COMPLETE THE FOLLOWING:
1. In the blog post about Estonia under Nazi occupation, who convened the Estonian International Commission for the Investigation of Crimes against Humanity?
2. Write the next part of the blog post about Estonia under Nazi occupation, picking up after its final sentence.

══ SELECTED EXTRACT ══

Occasionally I get comments to my previous post that are not hate speech or propaganda but instead try to further a meaningful discussion. I figured I’ll answer shorter things amid the comments, but I’ll answer more interesting and longer ones that require some more research and thinking in separate posts such as this one.

So here are the relevant bits from the comment of Mikhail with my responses.

There are facts related to the period of German occupation which are hard to deny. Like the fact that Estonia was one of the few Judenfrei (Jew-free) areas in Reich. The support of extermination of Jews and other “untermenschen” cannot be justified by the atrocities of Soviet regime. Not only the Soviet regime was a tragedy for estonian people, but also the support they have provided to Nazi Germany in that dark time. This fact does not support your idea of long history of tolerance.

It is indeed a documented historic fact that under Nazi occupation, some Estonians participated in crimes against Jews, that can be classified as either war crimes or crimes against humanity under international law. The most recent authoritative non-biased historic work that I know of about this subject is the work of Estonian International Commission for the Investigation of Crimes against Humanity convened by the late President of Estonia Lennart Meri and featuring undeniable international experts and dignitaries. The reports of this commission are readily available on their site and are well-researched interesting reading.

═══
══ SOURCE MATERIAL ══

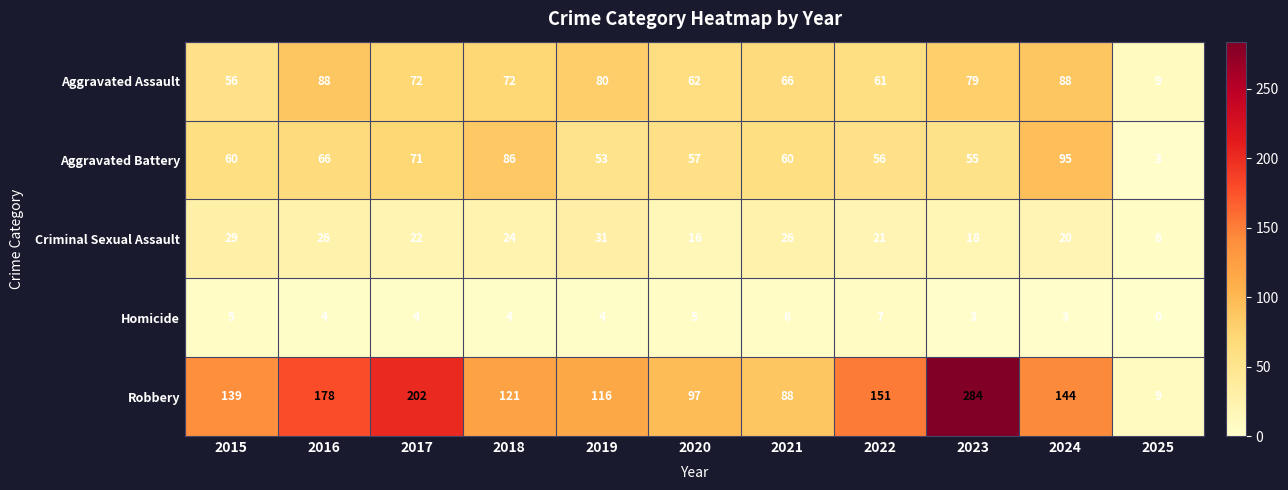

Which category has the highest value in the Homicide series?

2022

═══

ANSWERS TO EACH TASK:
1. The late President of Estonia, Lennart Meri.

2.
The people who participated in such acts were war criminals and must be prosecuted accordingly. Many of them have passed away by now, many were tried and mostly executed during the Soviet occupation that followed. I am sure that if there are any people remaining whose guilt can be proven and who can be tried and convicted, our legal system will do that.

BUT: it is the classic propaganda/conflict-fueling tactic that both the Nazi Germany and Soviet Union practiced en masse, to take a few people of a group who committed some crimes, and extrapolate these crimes to the whole group. “All Jews/men/homosexuals/mentally-ill/better-educated/those-who-think-otherwise are criminals/pigs/kulaks/enemies-of-state.” Under a democratic European legal system, guilt is individual. Therefore, while I acknowledge that some Estonians were war criminals, I refuse to make any connection or generalization or conclusion about Estonians as a whole supporting the goals and tools of Nazi regime. (“Estonian” here could mean either Estonian citizens during the First Republic or ethnic Estonians, the meaning doesn’t change.)

I especially do not believe that Estonians were en masse in support of crimes against humanity against the Jews. This is for a simple practical reason. I’m by far no expert, but I’ve studied the subject a bit, and I understand that the Nazi extermination system tried to operate at least under some camouflage. Death camps were set up in remote areas so that few people would find out about them, and the whole operation tried to maintain at least some level of secrecy both in Nazi Germany and in the occupied areas. Most people in Germany did not find out about the “final solution” until the war was long over, and I believe the same is true for Estonia.

The report of the History Commission ends with the words:

It is unjust that an entire nation should be criminalized because of the actions of some of its citizens; but it is equally unjust that its criminals should be able to shelter behind a cloak of victimhood.

This sums it up briefly and precisely. There have always been collaborators who have worked with/for the occupiers, and in Estonia it happened both during the Nazi and Soviet periods. It is unjust to make decisions about entire nations based on these collaborators.

I do not support the annexation of Estonia to the USSR, but the pre-war politics that lead to what some people call 1st occupation was quite compicated.

Indeed it was, both internationally and within Estonia itself. But no ambiguities can justify occupation and crimes.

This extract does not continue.